Jennifer Bell, a lobbyist with Alston & Bird and formerly a Grassley aide, agreed.
"Baucus needs Grassley and Grassley needs Baucus," said Bell, who is lobbying on the bill. "They've done what they need to do with their caucuses, and now they'll come back together and wrangle with the White House, mostly over offsets."
That process will likely create a narrower package, Grassley predicted after hearing about Baucus' bill.
That also means that the administration will likely get its way in shrinking the Baucus offsets to private-sector Medicare plans.
"The administration has concluded it can take up the gauntlet and win on everything they really care about. And it looks like they're going to," Bell said.
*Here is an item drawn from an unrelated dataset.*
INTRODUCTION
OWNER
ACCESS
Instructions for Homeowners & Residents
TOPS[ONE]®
The Democratic bill would cost about $20 billion over five years, Baucus said, and the offsets will come almost entirely from the Medicare Advantage program, in which private insurers provide benefits in place of government-run Medicare. His proposal would cut funding to Medicare Advantage programs that get extra funds because they are in areas with teaching hospitals—so-called Indirect Medical Education payments. It would also limit the private plans' ability to use a process called "deeming," through which health care providers not explicitly enrolled in the plans could be forced to participate whenever a patient covered by the plans visited them.
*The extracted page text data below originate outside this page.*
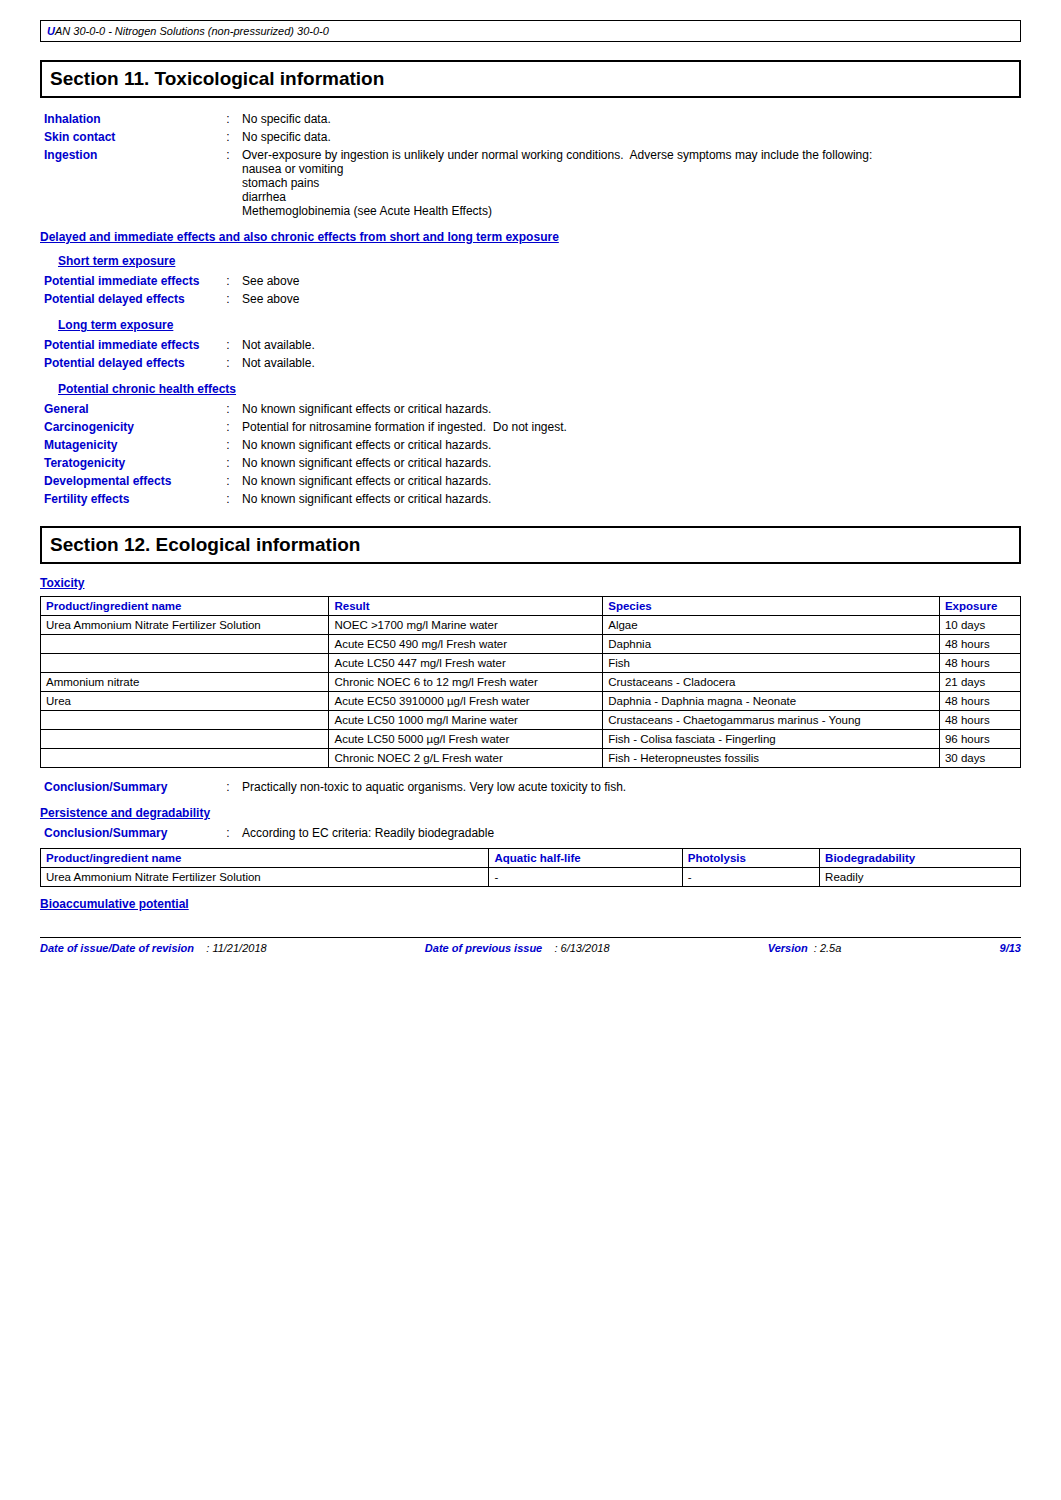UAN 30-0-0 - Nitrogen Solutions (non-pressurized) 30-0-0
Section 11. Toxicological information
| Inhalation | : | No specific data. |
| Skin contact | : | No specific data. |
| Ingestion | : | Over-exposure by ingestion is unlikely under normal working conditions. Adverse symptoms may include the following: nausea or vomiting stomach pains diarrhea Methemoglobinemia (see Acute Health Effects) |
Delayed and immediate effects and also chronic effects from short and long term exposure
Short term exposure
| Potential immediate effects | : | See above |
| Potential delayed effects | : | See above |
Long term exposure
| Potential immediate effects | : | Not available. |
| Potential delayed effects | : | Not available. |
Potential chronic health effects
| General | : | No known significant effects or critical hazards. |
| Carcinogenicity | : | Potential for nitrosamine formation if ingested. Do not ingest. |
| Mutagenicity | : | No known significant effects or critical hazards. |
| Teratogenicity | : | No known significant effects or critical hazards. |
| Developmental effects | : | No known significant effects or critical hazards. |
| Fertility effects | : | No known significant effects or critical hazards. |
Section 12. Ecological information
Toxicity
| Product/ingredient name | Result | Species | Exposure |
| --- | --- | --- | --- |
| Urea Ammonium Nitrate Fertilizer Solution | NOEC >1700 mg/l Marine water | Algae | 10 days |
| | Acute EC50 490 mg/l Fresh water | Daphnia | 48 hours |
| | Acute LC50 447 mg/l Fresh water | Fish | 48 hours |
| Ammonium nitrate | Chronic NOEC 6 to 12 mg/l Fresh water | Crustaceans - Cladocera | 21 days |
| Urea | Acute EC50 3910000 µg/l Fresh water | Daphnia - Daphnia magna - Neonate | 48 hours |
| | Acute LC50 1000 mg/l Marine water | Crustaceans - Chaetogammarus marinus - Young | 48 hours |
| | Acute LC50 5000 µg/l Fresh water | Fish - Colisa fasciata - Fingerling | 96 hours |
| | Chronic NOEC 2 g/L Fresh water | Fish - Heteropneustes fossilis | 30 days |
| Conclusion/Summary | : | Practically non-toxic to aquatic organisms. Very low acute toxicity to fish. |
Persistence and degradability
| Conclusion/Summary | : | According to EC criteria: Readily biodegradable |
| Product/ingredient name | Aquatic half-life | Photolysis | Biodegradability |
| --- | --- | --- | --- |
| Urea Ammonium Nitrate Fertilizer Solution | - | - | Readily |
Bioaccumulative potential
Date of issue/Date of revision : 11/21/2018 Date of previous issue : 6/13/2018 Version : 2.5a 9/13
Another cut comes from Medicare's oxygen benefit, which pays for seniors to have oxygen tanks that help them breathe. Many Democrats believe oxygen providers are overpaid.
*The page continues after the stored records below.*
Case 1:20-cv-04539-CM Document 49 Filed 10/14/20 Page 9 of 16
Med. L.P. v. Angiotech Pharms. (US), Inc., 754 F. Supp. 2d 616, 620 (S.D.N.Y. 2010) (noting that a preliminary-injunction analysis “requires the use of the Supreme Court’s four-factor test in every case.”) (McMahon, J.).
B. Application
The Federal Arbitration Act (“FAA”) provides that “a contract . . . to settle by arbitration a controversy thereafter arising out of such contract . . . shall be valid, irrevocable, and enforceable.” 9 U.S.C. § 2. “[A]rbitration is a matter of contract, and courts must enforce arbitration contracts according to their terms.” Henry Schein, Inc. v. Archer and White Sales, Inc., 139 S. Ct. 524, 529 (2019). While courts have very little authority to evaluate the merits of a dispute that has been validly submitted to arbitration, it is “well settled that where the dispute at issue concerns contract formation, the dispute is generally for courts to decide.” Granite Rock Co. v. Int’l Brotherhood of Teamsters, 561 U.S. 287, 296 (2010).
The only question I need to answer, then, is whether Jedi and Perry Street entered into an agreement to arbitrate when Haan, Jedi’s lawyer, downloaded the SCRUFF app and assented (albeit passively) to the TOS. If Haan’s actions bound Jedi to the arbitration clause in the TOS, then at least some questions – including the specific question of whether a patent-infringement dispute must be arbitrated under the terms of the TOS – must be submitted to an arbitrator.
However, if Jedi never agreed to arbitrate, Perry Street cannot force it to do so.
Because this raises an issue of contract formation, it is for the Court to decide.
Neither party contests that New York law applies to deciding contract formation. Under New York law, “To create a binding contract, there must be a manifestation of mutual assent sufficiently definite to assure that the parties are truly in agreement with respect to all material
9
Also included are changes to make sure pharmacies are paid promptly by Medicare and restrictions on how private Medicare plans market themselves to seniors.
Many Democrats have pushed hard for Medicare Advantage cuts, arguing that the private plans are overpaid and damaging to traditional Medicare. Many Republicans, however, believe that private-sector competition will eventually reduce costs.
In a May 22 letter to lawmakers, Health and Human Services Secretary Michael O. Leavitt said Bush would veto any Medicare bill that cuts payments to Medicare Advantage plans.
Despite that threat, many outside observers believe some Medicare Advantage cuts are inevitable in a final package, most likely starting with trims to those Indirect Medical Education funds. The cuts in Grassley's bill are widely expected to come from those payments, which were included as an offset in Bush's fiscal 2009 budget.